Important: never amend existing commits — always create new commits for fixes. This preserves the review history.
Step 4: Check CI Status
Query the current state of all CI checks on the PR:
gh pr checks
Interpret the result:
| Outcome | Action |
|---|---|
| All green (pass) | Loop exits. PR is ready to merge. |
| Pending/queued | Wait the chosen interval, then return to Step 3. |
| Any failure | Investigate and fix (see Step 5), then repeat. |
Step 5: Fix CI Failures
When one or more checks are red:
- Identify the failing check:
gh run list --branch <branch-name> gh run view <run-id> --log-failed
- Read the failure output carefully. Common categories:
- Compilation errors: fix the offending source files.

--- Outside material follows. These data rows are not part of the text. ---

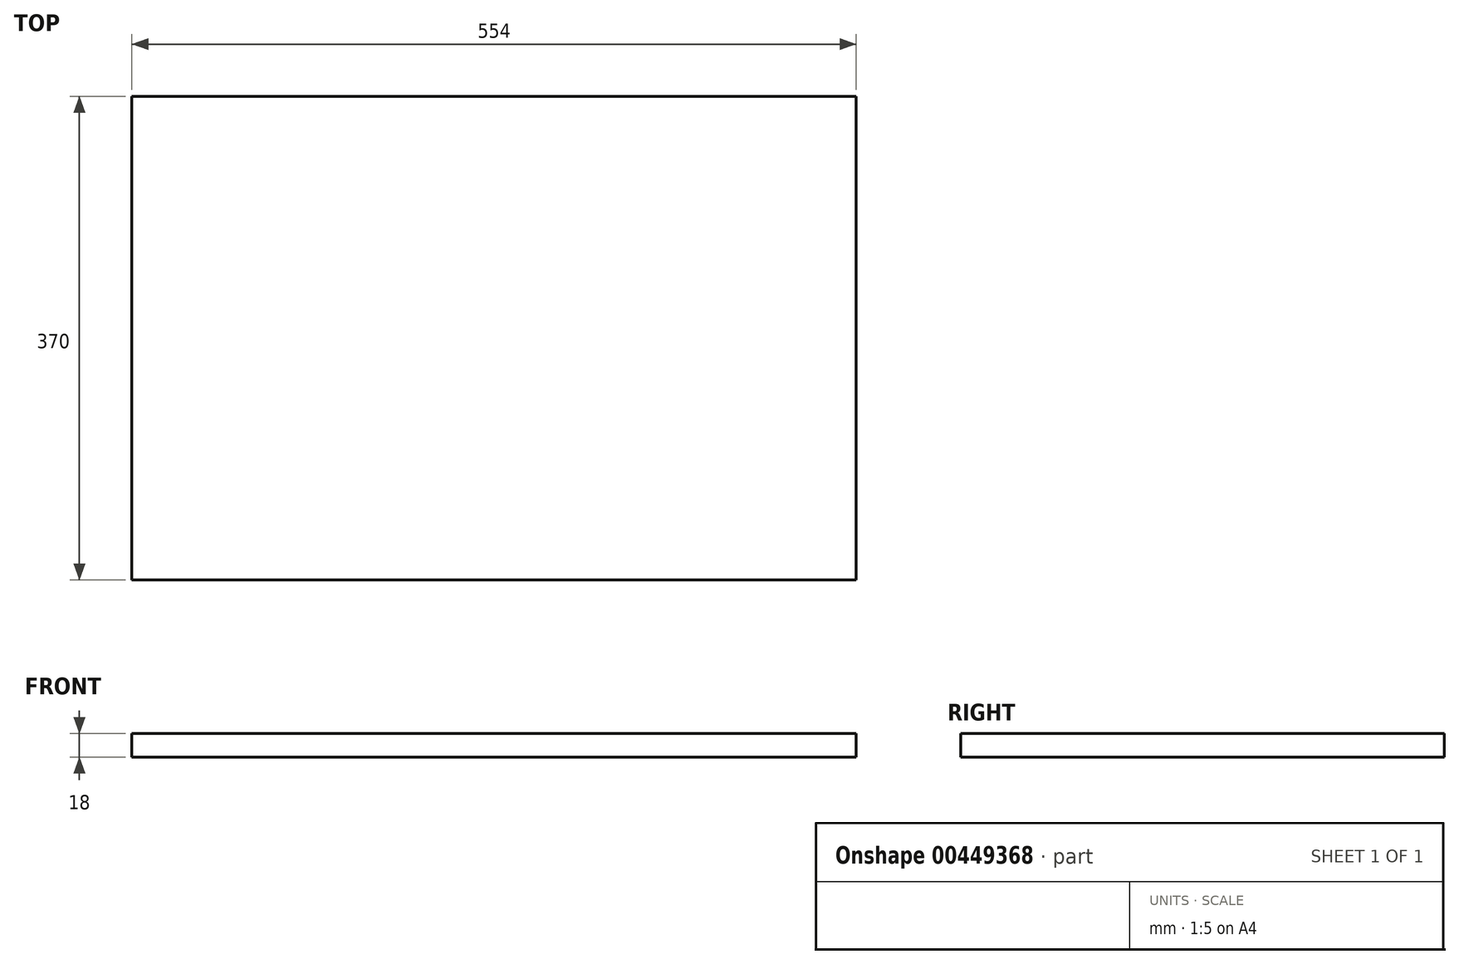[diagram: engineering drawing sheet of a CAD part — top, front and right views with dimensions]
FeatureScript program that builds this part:
annotation { "Feature Type Name" : "Feature", "Feature Type Description" : "" }
export const myFeature = defineFeature(function(context is Context, id is Id, definition is map)
    precondition{}
    {
        {
            var Q0;
            Q0=qCreatedBy(makeId("Top.planeOp"),FACE);
            var sketch = newSketch(context, id + "F0", { "sketchPlane" : qUnion([Q0])});
            skLineSegment(sketch, "E0.bottom", {"start": v(0, 0) * mm, "end": v(554, 0) * mm});
            skLineSegment(sketch, "E0.top", {"start": v(0, 370) * mm, "end": v(554, 370) * mm});
            skLineSegment(sketch, "E0.left", {"start": v(0, 0) * mm, "end": v(0, 370) * mm});
            skLineSegment(sketch, "E0.right", {"start": v(554, 0) * mm, "end": v(554, 370) * mm});
            skSolve(sketch);
        }
        {
            var Q0;
            Q0=makeQuery(id+"F0.imprint","IMPRINT",FACE,{"disambiguationData":[TD([[makeQuery(id+"F0.imprint","IMPRINT",EDGE,{"derivedFrom":sQuery(id+"F0.wireOp",EDGE,"E0.bottom")}),1.0]])]});
            extrude(context, id + "F1", {"entities" : qUnion([Q0]), "depth" : 18 * mm, "offsetDistance" : 25 * mm});
        }
    });
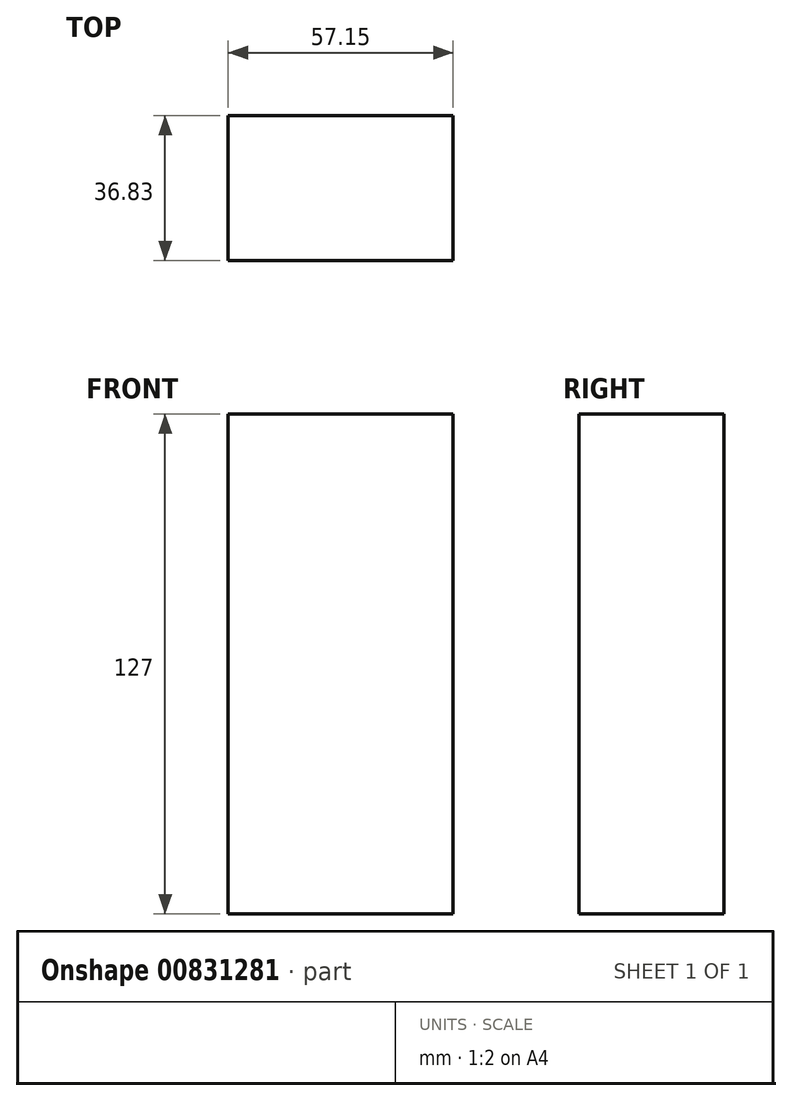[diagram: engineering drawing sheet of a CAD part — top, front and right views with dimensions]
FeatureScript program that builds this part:
annotation { "Feature Type Name" : "Feature", "Feature Type Description" : "" }
export const myFeature = defineFeature(function(context is Context, id is Id, definition is map)
    precondition{}
    {
        {
            var Q0;
            Q0=qCreatedBy(makeId("Top.planeOp"),FACE);
            var sketch = newSketch(context, id + "F0", { "sketchPlane" : qUnion([Q0])});
            skLineSegment(sketch, "E0.bottom", {"start": v(-12.43, 9.27) * mm, "end": v(44.72, 9.27) * mm});
            skLineSegment(sketch, "E0.top", {"start": v(-12.43, -27.56) * mm, "end": v(44.72, -27.56) * mm});
            skLineSegment(sketch, "E0.left", {"start": v(-12.43, 9.27) * mm, "end": v(-12.43, -27.56) * mm});
            skLineSegment(sketch, "E0.right", {"start": v(44.72, 9.27) * mm, "end": v(44.72, -27.56) * mm});
            skSolve(sketch);
        }
        {
            var Q0;
            Q0 = qSketchRegion(id + "F0", true);
            extrude(context, id + "F1", {"entities" : qUnion([Q0]), "depth" : 127 * mm, "offsetDistance" : 25.4 * mm});
        }
    });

- Test failures: fix or update the failing tests.
- Linting / formatting: apply the required formatting fixes.
- Schema validation: re-run
validate_schemas.shlocally and fix warnings.
- Apply the fixes, commit, and push:
git add <modified-files>
git commit -m "[component] Fix CI failure: <brief description>
Co-Authored-By: Claude Sonnet 4.6 <noreply@anthropic.com>"
git push
- Return to Step 2 (wait the chosen interval) and repeat the loop.
Loop Termination
The loop terminates when gh pr checks reports all checks as passed. At that
point inform the user:
All CI checks are green. The PR is ready to review and merge.